*WHAT TO WORK ON*
Every word of the data below has to be copied faithfully.

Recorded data
++++++++

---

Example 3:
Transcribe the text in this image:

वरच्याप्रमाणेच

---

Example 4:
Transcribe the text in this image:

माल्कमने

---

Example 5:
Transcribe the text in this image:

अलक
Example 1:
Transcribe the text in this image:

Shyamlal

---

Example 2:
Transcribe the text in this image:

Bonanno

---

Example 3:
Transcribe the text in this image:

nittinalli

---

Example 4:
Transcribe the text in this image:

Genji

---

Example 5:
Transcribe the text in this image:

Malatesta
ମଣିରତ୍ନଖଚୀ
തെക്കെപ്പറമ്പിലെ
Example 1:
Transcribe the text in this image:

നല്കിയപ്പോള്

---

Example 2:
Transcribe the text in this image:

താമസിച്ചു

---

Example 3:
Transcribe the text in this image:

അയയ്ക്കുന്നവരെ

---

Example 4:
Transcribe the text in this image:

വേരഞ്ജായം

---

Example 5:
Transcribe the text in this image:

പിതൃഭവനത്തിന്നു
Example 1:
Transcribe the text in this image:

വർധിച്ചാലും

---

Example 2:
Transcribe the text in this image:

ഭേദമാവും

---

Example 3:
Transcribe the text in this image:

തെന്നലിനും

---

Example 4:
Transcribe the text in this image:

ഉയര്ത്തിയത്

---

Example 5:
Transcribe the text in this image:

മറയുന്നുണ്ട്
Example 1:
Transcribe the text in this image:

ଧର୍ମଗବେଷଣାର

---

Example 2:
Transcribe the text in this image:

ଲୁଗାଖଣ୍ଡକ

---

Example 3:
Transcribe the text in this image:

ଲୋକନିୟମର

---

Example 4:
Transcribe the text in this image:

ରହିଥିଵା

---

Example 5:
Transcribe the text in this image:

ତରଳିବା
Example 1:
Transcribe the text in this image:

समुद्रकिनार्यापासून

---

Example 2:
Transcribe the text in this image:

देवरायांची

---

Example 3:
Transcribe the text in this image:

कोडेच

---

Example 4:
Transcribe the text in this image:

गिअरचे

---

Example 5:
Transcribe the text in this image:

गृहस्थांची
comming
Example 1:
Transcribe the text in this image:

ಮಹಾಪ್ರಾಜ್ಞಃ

++++++++

*RESPONSE TO THIS EXERCISE*
---

Example 3:
Transcribe the text in this image:

वरच्याप्रमाणेच

---

Example 4:
Transcribe the text in this image:

माल्कमने

---

Example 5:
Transcribe the text in this image:

अलक
Example 1:
Transcribe the text in this image:

Shyamlal

---

Example 2:
Transcribe the text in this image:

Bonanno

---

Example 3:
Transcribe the text in this image:

nittinalli

---

Example 4:
Transcribe the text in this image:

Genji

---

Example 5:
Transcribe the text in this image:

Malatesta
ମଣିରତ୍ନଖଚୀ
തെക്കെപ്പറമ്പിലെ
Example 1:
Transcribe the text in this image:

നല്കിയപ്പോള്

---

Example 2:
Transcribe the text in this image:

താമസിച്ചു

---

Example 3:
Transcribe the text in this image:

അയയ്ക്കുന്നവരെ

---

Example 4:
Transcribe the text in this image:

വേരഞ്ജായം

---

Example 5:
Transcribe the text in this image:

പിതൃഭവനത്തിന്നു
Example 1:
Transcribe the text in this image:

വർധിച്ചാലും

---

Example 2:
Transcribe the text in this image:

ഭേദമാവും

---

Example 3:
Transcribe the text in this image:

തെന്നലിനും

---

Example 4:
Transcribe the text in this image:

ഉയര്ത്തിയത്

---

Example 5:
Transcribe the text in this image:

മറയുന്നുണ്ട്
Example 1:
Transcribe the text in this image:

ଧର୍ମଗବେଷଣାର

---

Example 2:
Transcribe the text in this image:

ଲୁଗାଖଣ୍ଡକ

---

Example 3:
Transcribe the text in this image:

ଲୋକନିୟମର

---

Example 4:
Transcribe the text in this image:

ରହିଥିଵା

---

Example 5:
Transcribe the text in this image:

ତରଳିବା
Example 1:
Transcribe the text in this image:

समुद्रकिनार्यापासून

---

Example 2:
Transcribe the text in this image:

देवरायांची

---

Example 3:
Transcribe the text in this image:

कोडेच

---

Example 4:
Transcribe the text in this image:

गिअरचे

---

Example 5:
Transcribe the text in this image:

गृहस्थांची
comming
Example 1:
Transcribe the text in this image:

ಮಹಾಪ್ರಾಜ್ಞಃ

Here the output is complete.